**Aufgaben**
1. Zitieren Sie aus dem Text über das Ende des Saarbergbaus den Abschnitt von "Im Bergwerk Saar" bis einschließlich "finden Andachten statt.".
2. Fassen Sie den Absatz des Textes über das Ende des Saarbergbaus, der mit "Im Bergwerk Saar haben die Kumpel" beginnt, als Stichpunktliste zusammen. Die wesentlichen Fakten müssen erhalten bleiben.
3. Beantworten Sie die folgenden Fragen zum Text über das Ende des Saarbergbaus:
(a) Um welche Uhrzeit rollte der letzte Kohlezug aus dem Schacht?
(b) Unter welchem Motto steht der Festakt der Betreibergesellschaft?
(c) Wie viele Jahre umfasst die Bergbau-Geschichte der Region?

Im Bergwerk Saar haben die Kumpel die letzte Steinkohle gefördert. Zum letzten Mal rollte der Kohlezug an diesem Freitag um 11.42 Uhr aus dem Schacht Duhamel in Ensdorf. Bergwerksleiter Friedrich Breinig sprach vom "Ende einer Ära". Es gebe kaum eine Familie an der Saar, bei der niemand im Bergbau tätig gewesen sei, sagte er. Die Betreibergesellschaft hat zu einem Festakt geladen unter dem Motto "Glück auf zur letzten Schicht". Tatsächlich empfinden die meisten Bewohner das Ende der über 250-jährigen Bergbau-Geschichte in ihrer Region mit gemischten Gefühlen oder eher als Trauerfeier. Entsprechend läuten in vielen Kirchen am Abend die Glocken und es finden Andachten statt.

**Bereitgestelltes Material**
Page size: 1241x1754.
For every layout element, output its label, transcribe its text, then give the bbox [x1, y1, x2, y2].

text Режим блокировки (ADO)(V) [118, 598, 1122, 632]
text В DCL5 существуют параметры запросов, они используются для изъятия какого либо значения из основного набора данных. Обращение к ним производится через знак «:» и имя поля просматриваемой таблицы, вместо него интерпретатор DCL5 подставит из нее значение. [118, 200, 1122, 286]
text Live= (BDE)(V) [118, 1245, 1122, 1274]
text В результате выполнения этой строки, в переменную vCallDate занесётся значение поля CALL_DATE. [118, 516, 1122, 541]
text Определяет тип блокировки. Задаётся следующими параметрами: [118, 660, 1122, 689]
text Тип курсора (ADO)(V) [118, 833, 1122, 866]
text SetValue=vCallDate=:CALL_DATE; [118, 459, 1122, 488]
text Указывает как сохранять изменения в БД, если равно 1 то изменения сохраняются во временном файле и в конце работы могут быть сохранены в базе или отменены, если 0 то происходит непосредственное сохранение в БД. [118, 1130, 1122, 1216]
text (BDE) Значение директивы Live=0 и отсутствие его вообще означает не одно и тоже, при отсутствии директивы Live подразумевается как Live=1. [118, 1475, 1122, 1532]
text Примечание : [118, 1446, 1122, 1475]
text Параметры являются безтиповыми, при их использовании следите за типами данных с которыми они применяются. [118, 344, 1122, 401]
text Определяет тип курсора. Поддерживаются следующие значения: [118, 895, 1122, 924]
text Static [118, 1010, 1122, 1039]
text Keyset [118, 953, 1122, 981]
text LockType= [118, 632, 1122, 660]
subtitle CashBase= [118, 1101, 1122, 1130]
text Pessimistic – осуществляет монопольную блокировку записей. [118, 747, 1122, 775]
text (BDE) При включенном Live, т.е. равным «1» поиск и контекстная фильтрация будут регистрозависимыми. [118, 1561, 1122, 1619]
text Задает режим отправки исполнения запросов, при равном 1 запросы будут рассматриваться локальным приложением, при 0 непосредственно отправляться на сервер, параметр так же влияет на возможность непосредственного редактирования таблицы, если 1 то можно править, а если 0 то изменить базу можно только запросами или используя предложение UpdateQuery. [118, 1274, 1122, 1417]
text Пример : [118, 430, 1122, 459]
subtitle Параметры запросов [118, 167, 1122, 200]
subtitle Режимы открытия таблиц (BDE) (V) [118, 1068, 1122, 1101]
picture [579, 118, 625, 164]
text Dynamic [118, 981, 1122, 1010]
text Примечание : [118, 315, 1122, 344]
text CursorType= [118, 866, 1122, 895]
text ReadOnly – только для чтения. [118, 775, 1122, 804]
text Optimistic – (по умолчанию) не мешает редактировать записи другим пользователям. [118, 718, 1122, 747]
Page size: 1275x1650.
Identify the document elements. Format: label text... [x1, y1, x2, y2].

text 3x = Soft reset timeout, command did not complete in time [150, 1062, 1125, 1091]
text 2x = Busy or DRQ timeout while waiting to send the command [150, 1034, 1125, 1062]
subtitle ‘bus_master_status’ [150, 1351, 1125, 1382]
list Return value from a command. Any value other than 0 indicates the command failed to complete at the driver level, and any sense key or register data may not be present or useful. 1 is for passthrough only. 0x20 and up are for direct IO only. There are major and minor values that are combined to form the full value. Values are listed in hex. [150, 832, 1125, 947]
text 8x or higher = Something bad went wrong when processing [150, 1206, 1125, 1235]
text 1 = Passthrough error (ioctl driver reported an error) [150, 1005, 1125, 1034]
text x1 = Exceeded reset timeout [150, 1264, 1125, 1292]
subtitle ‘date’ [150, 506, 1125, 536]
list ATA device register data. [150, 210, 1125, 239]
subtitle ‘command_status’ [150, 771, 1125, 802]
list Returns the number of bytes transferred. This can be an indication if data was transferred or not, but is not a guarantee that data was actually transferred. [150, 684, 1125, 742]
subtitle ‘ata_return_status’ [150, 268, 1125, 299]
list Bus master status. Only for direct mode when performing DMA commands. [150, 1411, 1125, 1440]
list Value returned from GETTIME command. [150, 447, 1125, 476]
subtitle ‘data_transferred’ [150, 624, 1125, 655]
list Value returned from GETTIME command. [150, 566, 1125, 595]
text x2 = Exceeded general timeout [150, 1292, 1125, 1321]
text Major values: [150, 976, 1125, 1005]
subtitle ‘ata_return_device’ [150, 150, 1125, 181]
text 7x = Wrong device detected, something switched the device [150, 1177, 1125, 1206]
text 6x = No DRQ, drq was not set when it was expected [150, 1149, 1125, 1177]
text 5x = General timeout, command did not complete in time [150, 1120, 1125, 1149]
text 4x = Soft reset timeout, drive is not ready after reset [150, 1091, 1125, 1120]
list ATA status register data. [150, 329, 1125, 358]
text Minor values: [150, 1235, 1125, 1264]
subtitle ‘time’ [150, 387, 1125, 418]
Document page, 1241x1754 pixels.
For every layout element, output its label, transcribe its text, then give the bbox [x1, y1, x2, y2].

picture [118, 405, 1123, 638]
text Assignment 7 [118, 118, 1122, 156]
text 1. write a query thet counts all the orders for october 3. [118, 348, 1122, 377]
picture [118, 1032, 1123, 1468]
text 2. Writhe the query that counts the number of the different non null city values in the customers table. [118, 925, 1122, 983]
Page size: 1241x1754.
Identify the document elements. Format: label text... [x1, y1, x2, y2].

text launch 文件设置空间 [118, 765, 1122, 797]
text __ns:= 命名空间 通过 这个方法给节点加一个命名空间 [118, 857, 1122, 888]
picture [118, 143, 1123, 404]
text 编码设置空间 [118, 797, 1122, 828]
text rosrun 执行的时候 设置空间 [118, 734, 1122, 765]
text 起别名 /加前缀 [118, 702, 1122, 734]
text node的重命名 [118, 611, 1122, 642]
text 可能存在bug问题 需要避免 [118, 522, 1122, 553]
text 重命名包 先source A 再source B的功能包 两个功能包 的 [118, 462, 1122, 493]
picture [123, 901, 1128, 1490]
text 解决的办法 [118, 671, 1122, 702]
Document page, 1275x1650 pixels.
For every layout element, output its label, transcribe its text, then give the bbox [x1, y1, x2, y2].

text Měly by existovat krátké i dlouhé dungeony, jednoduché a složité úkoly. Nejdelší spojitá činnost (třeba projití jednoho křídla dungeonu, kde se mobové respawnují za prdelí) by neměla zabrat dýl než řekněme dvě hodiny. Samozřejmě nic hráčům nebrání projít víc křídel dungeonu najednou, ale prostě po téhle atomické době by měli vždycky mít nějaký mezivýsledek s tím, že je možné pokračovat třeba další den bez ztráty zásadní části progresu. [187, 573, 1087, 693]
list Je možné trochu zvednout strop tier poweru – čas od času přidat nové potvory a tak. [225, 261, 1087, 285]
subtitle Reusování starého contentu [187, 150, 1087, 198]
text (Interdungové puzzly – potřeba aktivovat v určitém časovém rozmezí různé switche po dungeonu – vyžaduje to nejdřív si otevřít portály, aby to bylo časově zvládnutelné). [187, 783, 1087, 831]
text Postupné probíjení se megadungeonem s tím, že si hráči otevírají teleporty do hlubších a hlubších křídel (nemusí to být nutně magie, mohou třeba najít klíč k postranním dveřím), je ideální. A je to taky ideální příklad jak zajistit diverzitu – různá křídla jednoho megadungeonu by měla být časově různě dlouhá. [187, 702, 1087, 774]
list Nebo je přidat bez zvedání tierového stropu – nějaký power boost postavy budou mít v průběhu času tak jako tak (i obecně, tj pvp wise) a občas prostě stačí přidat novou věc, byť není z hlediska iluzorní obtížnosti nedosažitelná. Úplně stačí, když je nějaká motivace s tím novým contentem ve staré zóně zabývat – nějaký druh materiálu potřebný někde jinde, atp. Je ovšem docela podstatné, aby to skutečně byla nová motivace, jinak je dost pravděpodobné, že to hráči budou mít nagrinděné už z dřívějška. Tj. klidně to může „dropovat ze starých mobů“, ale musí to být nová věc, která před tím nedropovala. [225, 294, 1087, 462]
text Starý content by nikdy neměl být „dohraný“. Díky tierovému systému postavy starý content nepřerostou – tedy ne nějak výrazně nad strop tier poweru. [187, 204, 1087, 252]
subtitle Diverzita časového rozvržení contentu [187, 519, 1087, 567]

**Lösungen**
1.
Im Bergwerk Saar haben die Kumpel die letzte Steinkohle gefördert. Zum letzten Mal rollte der Kohlezug an diesem Freitag um 11.42 Uhr aus dem Schacht Duhamel in Ensdorf. Bergwerksleiter Friedrich Breinig sprach vom "Ende einer Ära". Es gebe kaum eine Familie an der Saar, bei der niemand im Bergbau tätig gewesen sei, sagte er. Die Betreibergesellschaft hat zu einem Festakt geladen unter dem Motto "Glück auf zur letzten Schicht". Tatsächlich empfinden die meisten Bewohner das Ende der über 250-jährigen Bergbau-Geschichte in ihrer Region mit gemischten Gefühlen oder eher als Trauerfeier. Entsprechend läuten in vielen Kirchen am Abend die Glocken und es finden Andachten statt.

2.
- Im Bergwerk Saar wurde die letzte Steinkohle gefördert.
- Der letzte Kohlezug verließ am Freitag um 11.42 Uhr den Schacht Duhamel in Ensdorf.
- Bergwerksleiter Friedrich Breinig sprach vom "Ende einer Ära". Laut ihm war in fast jeder Familie an der Saar jemand im Bergbau tätig.
- Die Betreibergesellschaft lud zu einem Festakt unter dem Motto "Glück auf zur letzten Schicht".
- Die meisten Bewohner sehen das Ende der über 250-jährigen Bergbau-Geschichte mit gemischten Gefühlen oder eher als Trauerfeier.
- Am Abend läuten in vielen Kirchen die Glocken, und es finden Andachten statt.

3.
(a) Um 11.42 Uhr.
(b) "Glück auf zur letzten Schicht".
(c) Über 250 Jahre.